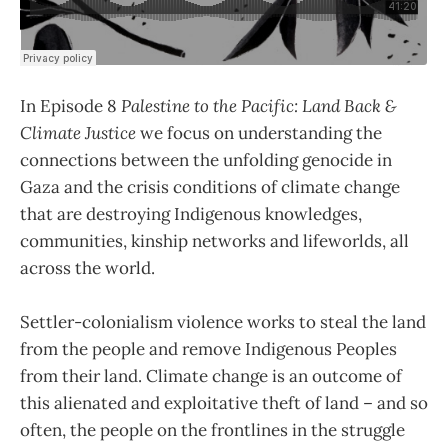
In Episode 8
Palestine to the Pacific: Land Back &
Climate Justice
we focus on understanding the
connections between the unfolding genocide in
Gaza and the crisis conditions of climate change
that are destroying Indigenous knowledges,
communities, kinship networks and lifeworlds, all
across the world.
Settler-colonialism violence works to steal the land
from the people and remove Indigenous Peoples
from their land. Climate change is an outcome of
this alienated and exploitative theft of land – and so
often, the people on the frontlines in the struggle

YOUR ASSIGNMENT:
Everything from the line containing "connections between the unfolding genocide in" through the final line above must be copied exactly, with both ends kept.

TASK RESULT:
connections between the unfolding genocide in
Gaza and the crisis conditions of climate change
that are destroying Indigenous knowledges,
communities, kinship networks and lifeworlds, all
across the world.
Settler-colonialism violence works to steal the land
from the people and remove Indigenous Peoples
from their land. Climate change is an outcome of
this alienated and exploitative theft of land – and so
often, the people on the frontlines in the struggle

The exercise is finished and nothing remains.